▸ **Requirement 1**
Pull out every line of the entries below that contains the string "kern".

▸ **Excerpted passage**
:::::

An hour after our 10 am departure I went back to the seat to charge my phone and started listening to the World War Z audiobook I had just gotten. Unfortunately I semi dozed off about an hour later and I woke up to a view of the Pacific coastline outside my window.

It was a foggy scene full of people on surfboards and picturesque views that a small amount of the American population has witnessed. I quickly snapped some pictures and half walked / mostly ran to the observation car. Over the next two or three hours Kenny, Reilly and I snapped pictures incessantly trying to capture the beauty we were fortunate enough to see.

We gave the cameras a break once the train took a turn inland where we were entertained with livestock and wineries on all sides. My eyes were glued to the windows trying to take in the environment because this is by far the furthest north I had been in California. While I was scanning the scenery a woman and her son asked if they could sit in the vacant seats next to me. We talked for about 45 minutes about our respective trips, her and her son just coming back from Washington DC. She was also a teacher and loved to look at the wildlife that we saw passing us by like deer, quail, and the condors. She was very nice and her son was quiet, but it was cool to talk to another passenger on the trip. They both left and we continued to watch the background slide by.

The afternoon wore on with me listening to more of my World War Z audiobook until our dinner reservation for 7:30 rolled around. I was so hungry by the time they called us in we were pretty much the first ones to cross that threshold. We were sat with a lady from LA who was very friendly and nice. She was an administrator from the LA Unified School District and was meeting back up with her family after she had some training that had interrupted her camping trip. All three of us ordered the roasted chicken and she ordered the light meal consisting of a chicken tender sized piece with some vegetables.

:::::

▸ **Requirement 2**
From the train trip passage above, copy the stretch from "An hour after" through "outside my window.".

:::::

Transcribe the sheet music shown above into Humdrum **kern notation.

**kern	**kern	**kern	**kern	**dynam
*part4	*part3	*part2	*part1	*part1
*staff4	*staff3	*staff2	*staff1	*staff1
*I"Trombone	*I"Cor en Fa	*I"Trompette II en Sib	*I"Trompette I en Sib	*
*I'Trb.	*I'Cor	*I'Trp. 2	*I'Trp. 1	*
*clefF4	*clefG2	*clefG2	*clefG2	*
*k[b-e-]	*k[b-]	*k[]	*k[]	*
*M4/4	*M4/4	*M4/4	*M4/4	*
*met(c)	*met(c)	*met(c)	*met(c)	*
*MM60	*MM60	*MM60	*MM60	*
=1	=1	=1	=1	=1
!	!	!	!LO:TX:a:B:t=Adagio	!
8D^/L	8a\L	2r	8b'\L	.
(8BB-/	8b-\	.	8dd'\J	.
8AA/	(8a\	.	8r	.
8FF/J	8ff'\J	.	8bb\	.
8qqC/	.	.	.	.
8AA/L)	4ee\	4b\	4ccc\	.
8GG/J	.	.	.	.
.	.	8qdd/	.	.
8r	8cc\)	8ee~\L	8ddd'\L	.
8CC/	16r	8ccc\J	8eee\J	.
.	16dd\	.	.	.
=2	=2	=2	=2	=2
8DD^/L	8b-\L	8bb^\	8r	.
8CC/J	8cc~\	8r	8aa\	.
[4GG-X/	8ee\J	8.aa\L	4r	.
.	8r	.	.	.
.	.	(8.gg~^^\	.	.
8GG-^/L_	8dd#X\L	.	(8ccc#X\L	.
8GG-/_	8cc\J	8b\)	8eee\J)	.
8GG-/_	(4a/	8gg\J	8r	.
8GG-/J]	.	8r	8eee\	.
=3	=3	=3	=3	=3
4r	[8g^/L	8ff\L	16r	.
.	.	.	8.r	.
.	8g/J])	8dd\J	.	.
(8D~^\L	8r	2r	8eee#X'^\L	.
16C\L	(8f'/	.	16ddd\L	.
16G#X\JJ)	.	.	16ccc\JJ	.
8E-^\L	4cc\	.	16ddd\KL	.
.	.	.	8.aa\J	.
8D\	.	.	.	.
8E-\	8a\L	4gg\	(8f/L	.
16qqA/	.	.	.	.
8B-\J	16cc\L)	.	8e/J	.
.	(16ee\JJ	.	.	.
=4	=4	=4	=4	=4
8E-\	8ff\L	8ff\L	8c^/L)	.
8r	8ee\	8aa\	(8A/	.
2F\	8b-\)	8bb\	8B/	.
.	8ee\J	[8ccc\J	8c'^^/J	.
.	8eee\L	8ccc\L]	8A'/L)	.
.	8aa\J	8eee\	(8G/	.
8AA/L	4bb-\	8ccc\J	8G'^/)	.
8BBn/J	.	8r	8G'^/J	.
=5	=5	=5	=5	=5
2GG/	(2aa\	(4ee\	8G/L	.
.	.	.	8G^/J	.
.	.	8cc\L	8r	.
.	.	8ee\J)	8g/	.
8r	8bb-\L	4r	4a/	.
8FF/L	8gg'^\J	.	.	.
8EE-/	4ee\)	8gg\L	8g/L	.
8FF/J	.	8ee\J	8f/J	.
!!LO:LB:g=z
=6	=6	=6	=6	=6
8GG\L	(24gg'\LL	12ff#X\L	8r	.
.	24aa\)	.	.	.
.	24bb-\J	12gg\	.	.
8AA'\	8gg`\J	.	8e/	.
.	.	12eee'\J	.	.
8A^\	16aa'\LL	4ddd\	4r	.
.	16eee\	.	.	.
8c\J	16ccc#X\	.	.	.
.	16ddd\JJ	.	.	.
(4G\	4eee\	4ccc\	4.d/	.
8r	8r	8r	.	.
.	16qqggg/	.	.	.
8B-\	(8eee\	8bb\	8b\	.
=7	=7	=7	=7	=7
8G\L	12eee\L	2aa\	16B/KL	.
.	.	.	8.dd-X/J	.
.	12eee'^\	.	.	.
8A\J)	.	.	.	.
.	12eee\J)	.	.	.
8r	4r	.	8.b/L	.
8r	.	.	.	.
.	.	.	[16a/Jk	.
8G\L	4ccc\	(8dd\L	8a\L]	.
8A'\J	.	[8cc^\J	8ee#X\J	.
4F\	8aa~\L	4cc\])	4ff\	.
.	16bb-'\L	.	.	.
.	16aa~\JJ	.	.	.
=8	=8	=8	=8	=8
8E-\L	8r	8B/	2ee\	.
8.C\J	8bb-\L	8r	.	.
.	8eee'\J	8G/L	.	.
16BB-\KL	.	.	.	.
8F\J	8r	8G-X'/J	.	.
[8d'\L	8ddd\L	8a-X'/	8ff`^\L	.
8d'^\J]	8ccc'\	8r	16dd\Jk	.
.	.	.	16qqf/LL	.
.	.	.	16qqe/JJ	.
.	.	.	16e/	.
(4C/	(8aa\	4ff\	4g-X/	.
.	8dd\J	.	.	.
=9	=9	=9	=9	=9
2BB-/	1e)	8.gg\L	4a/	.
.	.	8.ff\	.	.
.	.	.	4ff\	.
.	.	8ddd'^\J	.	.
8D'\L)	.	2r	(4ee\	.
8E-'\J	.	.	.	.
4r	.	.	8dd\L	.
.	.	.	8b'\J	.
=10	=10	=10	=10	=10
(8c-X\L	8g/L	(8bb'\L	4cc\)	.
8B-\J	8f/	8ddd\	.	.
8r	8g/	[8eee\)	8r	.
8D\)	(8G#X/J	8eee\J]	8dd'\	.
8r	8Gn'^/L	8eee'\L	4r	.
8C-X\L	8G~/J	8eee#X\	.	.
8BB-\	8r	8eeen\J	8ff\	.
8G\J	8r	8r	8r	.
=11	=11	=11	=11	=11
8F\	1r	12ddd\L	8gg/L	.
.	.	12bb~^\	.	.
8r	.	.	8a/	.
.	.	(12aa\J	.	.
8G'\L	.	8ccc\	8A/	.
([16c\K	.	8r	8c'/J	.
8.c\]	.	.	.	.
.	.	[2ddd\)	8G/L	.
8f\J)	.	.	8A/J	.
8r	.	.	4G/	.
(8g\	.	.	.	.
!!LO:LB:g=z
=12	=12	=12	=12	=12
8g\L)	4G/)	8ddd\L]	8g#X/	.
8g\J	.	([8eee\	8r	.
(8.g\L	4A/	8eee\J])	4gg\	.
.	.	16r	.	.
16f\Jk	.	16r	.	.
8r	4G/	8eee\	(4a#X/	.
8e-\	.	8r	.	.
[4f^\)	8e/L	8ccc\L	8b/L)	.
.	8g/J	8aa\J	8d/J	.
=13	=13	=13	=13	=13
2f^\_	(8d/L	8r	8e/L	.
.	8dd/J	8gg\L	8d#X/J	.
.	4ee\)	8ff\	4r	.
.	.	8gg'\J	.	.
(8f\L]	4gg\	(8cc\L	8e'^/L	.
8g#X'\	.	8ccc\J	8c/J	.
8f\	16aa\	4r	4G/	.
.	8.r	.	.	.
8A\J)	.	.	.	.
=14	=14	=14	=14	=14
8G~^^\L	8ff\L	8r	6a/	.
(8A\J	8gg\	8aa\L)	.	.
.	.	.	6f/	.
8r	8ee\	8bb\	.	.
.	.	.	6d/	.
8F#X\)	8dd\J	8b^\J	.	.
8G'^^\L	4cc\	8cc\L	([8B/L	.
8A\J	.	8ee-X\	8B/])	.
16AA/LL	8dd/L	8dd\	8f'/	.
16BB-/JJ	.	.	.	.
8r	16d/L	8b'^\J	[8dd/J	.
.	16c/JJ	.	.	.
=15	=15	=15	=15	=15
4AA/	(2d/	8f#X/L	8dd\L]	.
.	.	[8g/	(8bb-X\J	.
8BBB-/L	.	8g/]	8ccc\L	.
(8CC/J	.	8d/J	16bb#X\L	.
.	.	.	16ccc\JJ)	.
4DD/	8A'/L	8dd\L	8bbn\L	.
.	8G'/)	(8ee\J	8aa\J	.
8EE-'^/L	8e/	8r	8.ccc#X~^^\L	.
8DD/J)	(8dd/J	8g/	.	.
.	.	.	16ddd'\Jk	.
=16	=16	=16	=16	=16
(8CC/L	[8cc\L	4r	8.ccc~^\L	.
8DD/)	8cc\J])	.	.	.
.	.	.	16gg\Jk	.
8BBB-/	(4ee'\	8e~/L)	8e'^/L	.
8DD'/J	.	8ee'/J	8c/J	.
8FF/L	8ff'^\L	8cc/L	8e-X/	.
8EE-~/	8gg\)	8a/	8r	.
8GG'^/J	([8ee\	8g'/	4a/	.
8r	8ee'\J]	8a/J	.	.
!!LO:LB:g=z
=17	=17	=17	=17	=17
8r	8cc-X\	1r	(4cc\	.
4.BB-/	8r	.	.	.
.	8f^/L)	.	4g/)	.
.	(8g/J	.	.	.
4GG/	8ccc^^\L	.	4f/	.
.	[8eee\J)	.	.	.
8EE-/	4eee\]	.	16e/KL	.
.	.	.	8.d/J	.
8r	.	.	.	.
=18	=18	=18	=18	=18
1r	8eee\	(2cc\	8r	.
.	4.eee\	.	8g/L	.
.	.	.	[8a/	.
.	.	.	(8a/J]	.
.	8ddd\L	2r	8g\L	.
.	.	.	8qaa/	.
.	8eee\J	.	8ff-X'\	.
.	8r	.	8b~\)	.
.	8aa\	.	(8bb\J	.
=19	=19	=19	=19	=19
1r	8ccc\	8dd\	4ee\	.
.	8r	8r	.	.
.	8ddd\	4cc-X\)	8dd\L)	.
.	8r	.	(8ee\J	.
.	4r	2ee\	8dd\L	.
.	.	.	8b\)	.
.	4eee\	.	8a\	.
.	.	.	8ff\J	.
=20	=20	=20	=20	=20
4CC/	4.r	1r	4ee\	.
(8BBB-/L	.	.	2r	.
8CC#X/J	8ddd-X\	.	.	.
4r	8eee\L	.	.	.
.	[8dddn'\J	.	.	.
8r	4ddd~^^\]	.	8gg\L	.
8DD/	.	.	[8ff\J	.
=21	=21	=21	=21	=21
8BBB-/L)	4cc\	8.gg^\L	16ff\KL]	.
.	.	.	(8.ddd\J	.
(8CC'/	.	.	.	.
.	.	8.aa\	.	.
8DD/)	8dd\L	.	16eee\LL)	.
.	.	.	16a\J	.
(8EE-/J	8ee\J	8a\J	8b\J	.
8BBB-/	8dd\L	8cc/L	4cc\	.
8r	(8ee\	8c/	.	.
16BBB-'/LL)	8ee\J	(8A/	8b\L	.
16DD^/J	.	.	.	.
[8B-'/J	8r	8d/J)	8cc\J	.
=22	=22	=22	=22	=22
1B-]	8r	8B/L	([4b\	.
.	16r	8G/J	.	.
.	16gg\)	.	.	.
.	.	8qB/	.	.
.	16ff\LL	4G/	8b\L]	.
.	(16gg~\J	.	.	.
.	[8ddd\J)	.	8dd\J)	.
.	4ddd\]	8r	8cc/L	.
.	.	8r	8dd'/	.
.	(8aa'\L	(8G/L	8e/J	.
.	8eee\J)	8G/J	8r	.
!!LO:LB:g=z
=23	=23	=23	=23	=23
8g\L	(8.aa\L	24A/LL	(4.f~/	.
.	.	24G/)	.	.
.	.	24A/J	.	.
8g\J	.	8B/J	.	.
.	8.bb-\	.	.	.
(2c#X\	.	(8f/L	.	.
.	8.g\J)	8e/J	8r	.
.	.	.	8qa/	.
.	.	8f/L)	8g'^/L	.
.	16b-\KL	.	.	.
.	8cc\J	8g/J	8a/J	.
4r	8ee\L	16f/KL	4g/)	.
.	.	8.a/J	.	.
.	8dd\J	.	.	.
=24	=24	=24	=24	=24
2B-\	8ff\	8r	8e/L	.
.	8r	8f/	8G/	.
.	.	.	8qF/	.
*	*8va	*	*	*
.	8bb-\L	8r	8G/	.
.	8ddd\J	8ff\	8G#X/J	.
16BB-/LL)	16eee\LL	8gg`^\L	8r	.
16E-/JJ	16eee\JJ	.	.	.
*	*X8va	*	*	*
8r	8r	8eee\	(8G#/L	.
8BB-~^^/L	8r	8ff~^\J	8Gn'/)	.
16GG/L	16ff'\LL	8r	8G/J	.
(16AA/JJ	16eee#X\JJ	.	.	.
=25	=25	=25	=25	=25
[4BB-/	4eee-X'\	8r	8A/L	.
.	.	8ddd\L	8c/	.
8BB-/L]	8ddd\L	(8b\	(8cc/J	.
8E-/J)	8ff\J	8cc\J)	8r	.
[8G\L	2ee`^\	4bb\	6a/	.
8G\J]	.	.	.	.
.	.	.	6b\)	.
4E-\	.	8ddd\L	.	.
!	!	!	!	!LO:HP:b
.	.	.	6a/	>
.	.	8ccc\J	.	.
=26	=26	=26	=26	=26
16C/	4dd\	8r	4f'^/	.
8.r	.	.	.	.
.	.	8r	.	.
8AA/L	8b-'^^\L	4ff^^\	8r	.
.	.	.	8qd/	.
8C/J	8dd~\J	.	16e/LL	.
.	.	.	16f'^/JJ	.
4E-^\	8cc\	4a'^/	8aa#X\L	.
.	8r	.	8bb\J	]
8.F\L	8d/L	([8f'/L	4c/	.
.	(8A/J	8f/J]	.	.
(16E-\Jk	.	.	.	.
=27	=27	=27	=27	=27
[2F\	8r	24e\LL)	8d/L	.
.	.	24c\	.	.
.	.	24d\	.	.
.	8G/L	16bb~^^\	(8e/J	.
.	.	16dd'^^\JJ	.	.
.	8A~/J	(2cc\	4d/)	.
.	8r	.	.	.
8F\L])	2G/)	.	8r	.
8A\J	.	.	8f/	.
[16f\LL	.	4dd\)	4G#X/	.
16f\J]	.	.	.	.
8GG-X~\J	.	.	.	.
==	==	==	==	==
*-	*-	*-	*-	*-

:::::

▸ **Task solution 1**
Transcribe the sheet music shown above into Humdrum **kern notation.
**kern	**kern	**kern	**kern	**dynam

▸ **Task solution 2**
An hour after our 10 am departure I went back to the seat to charge my phone and started listening to the World War Z audiobook I had just gotten. Unfortunately I semi dozed off about an hour later and I woke up to a view of the Pacific coastline outside my window.